▸ PROVIDED RECORDS:
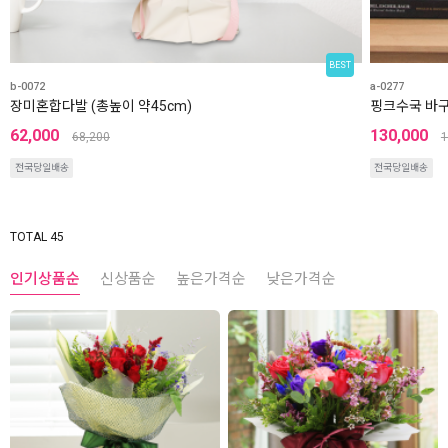
BEST
b-0072
a-0277
장미혼합다발 (총높이 약45cm)
핑크수국 바구
62,000
130,000
68,200
1
전국당일배송
전국당일배송
TOTAL 45
인기상품순
신상품순
높은가격순
낮은가격순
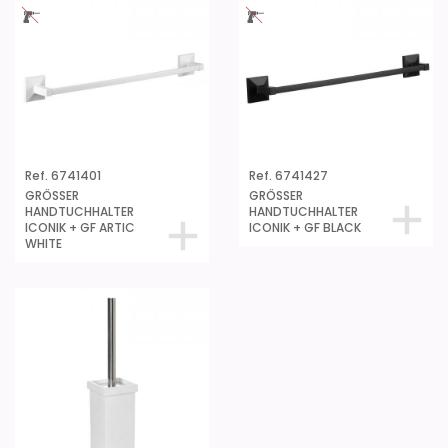
Ref. 6741401
Ref. 6741427
GRÖSSER
GRÖSSER
HANDTUCHHALTER
HANDTUCHHALTER
ICONIK + GF ARTIC
ICONIK + GF BLACK
WHITE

▸ YOUR ASSIGNMENT: Quote every line of the listing above verbatim, leaving out the pictures.

▸ RESPONSE TO THIS TASK:
BEST
b-0072
a-0277
장미혼합다발 (총높이 약45cm)
핑크수국 바구
62,000
130,000
68,200
1
전국당일배송
전국당일배송
TOTAL 45
인기상품순
신상품순
높은가격순
낮은가격순
Ref. 6741401
Ref. 6741427
GRÖSSER
GRÖSSER
HANDTUCHHALTER
HANDTUCHHALTER
ICONIK + GF ARTIC
ICONIK + GF BLACK
WHITE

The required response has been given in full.